### Data supplied
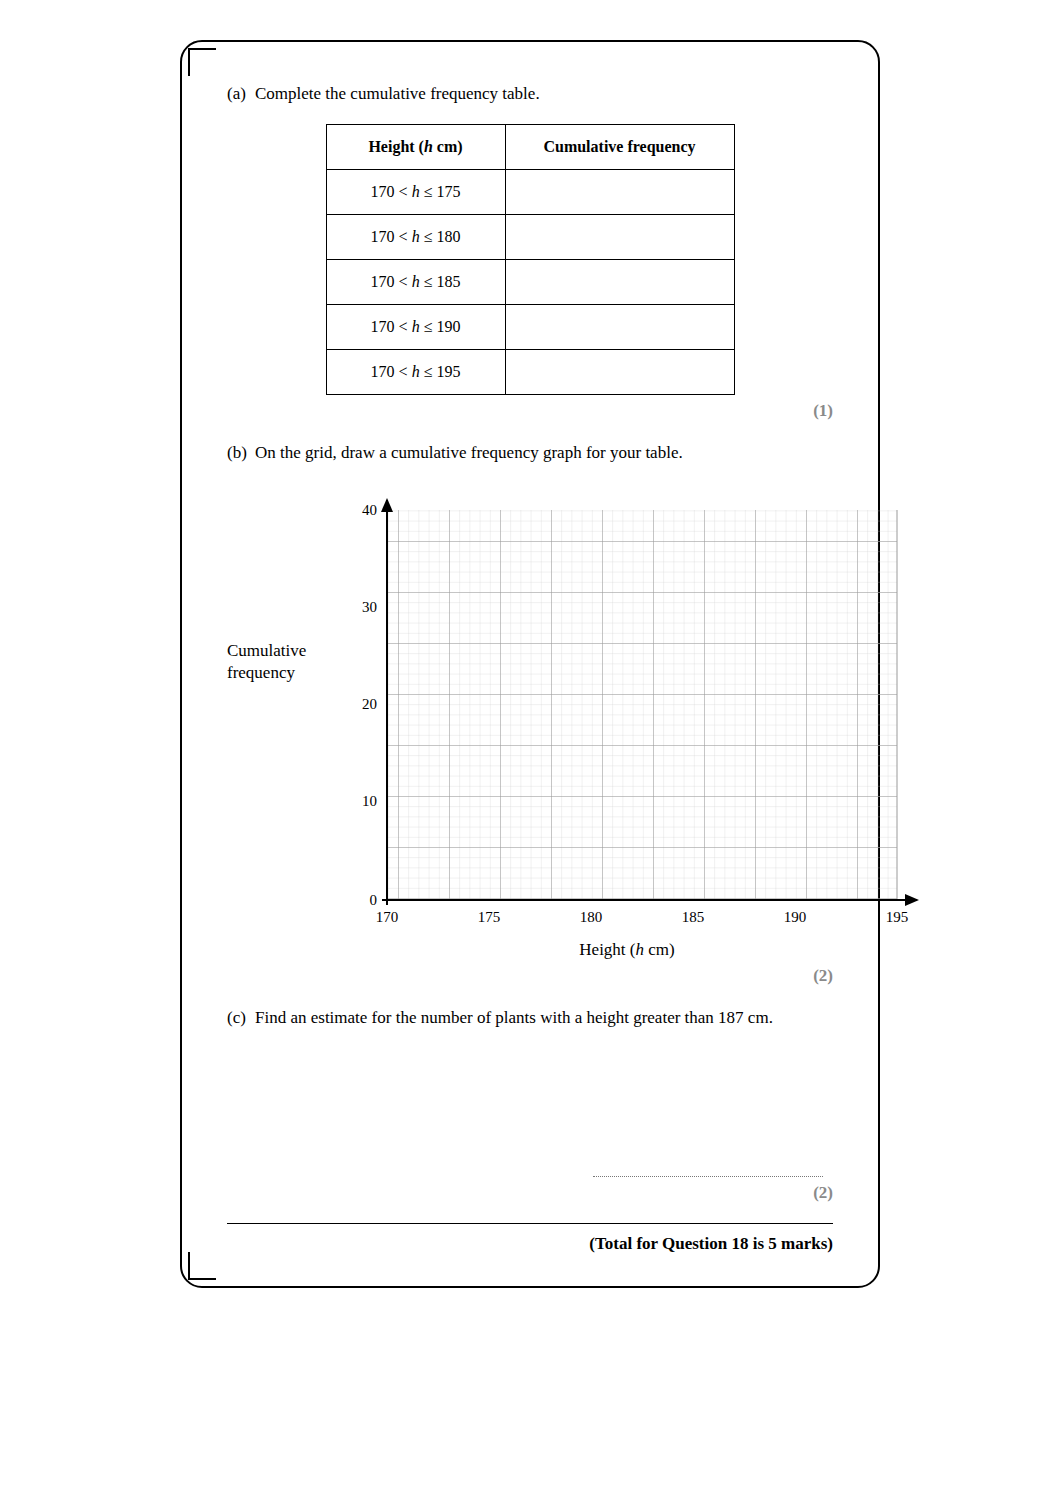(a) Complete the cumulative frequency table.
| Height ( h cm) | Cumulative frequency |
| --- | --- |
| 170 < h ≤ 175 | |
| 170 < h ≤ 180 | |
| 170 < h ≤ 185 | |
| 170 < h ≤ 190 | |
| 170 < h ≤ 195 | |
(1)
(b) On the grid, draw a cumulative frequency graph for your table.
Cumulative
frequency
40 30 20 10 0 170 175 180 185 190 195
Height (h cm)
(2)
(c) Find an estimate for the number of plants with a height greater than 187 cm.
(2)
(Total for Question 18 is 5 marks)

### Exercise objective
Please write out the lines that run from the one with "170 < h ≤ 185 | |" to the end of the records, both included, exactly as they appear.

### Result of this task
| 170 < h ≤ 185 | |
| 170 < h ≤ 190 | |
| 170 < h ≤ 195 | |
(1)
(b) On the grid, draw a cumulative frequency graph for your table.
Cumulative
frequency
40 30 20 10 0 170 175 180 185 190 195
Height (h cm)
(2)
(c) Find an estimate for the number of plants with a height greater than 187 cm.
(2)
(Total for Question 18 is 5 marks)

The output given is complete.